US 12,265,890 B2
Extracted model adversaries for improved black box attacks
Naveen Jafer Nizar, Chennai (IN); and Ariel Gedaliah Kobren, Cambridge, MA (US)
Assigned to Oracle International Corporation, Redwood Shores, CA (US)
Filed by Oracle International Corporation, Redwood Shores, CA (US)
Filed on Dec. 9, 2020, as Appl. No. 17/115,941.
Prior Publication US 2022/0051134 A1, Feb. 17, 2022
Int. Cl. G06N 20/00 (2019.01); G06F 18/2113 (2023.01); G06F 18/214 (2023.01); G06F 18/22 (2023.01)

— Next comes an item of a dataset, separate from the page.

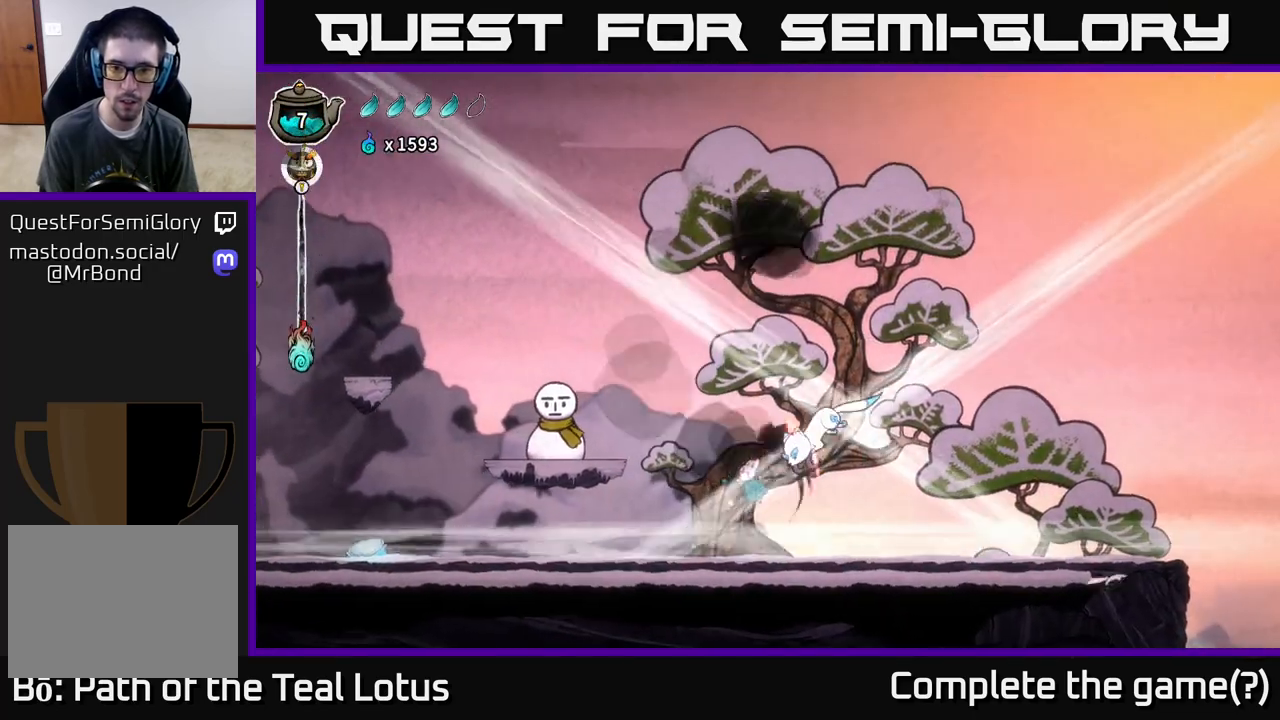
{"buttons": [], "left_stick": "down", "right_stick": "center", "events": [[17, "X", "down"], [17, "left_stick", "left"], [167, "X", "up"], [300, "A", "up"], [433, "left_stick", "down"]]}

CPC G06N 20/00 (2019.01) [G06F 18/2113 (2023.01); G06F 18/214 (2023.01); G06F 18/22 (2023.01)] 22 Claims
OG exemplary drawing
 
1. One or more non-transitory machine-readable media storing instructions which, when executed by one or more processors, cause:
executing a first plurality of queries on a first model to obtain a first set of results corresponding to the first plurality of queries;
generating training data comprising the first plurality of queries and the first set of results corresponding to the first plurality of queries;
applying the training data to train a second model to generate a second set of results in response to a second plurality of queries, the second set of results meeting one or more similarity criteria to a third set of results for the second plurality of queries generated by the first model;
modifying informational content for query execution to include a first set of one or more adversarial perturbations;
executing a query on the second model to generate a fourth set of results based on the modified informational content comprising the first set of one or more adversarial perturbations;
determining that k highest ranked results in the fourth set of results are incorrect; and
responsive to determining that the k highest ranked results in the fourth set of results are incorrect, identifying the query for analysis or improvement of the first model.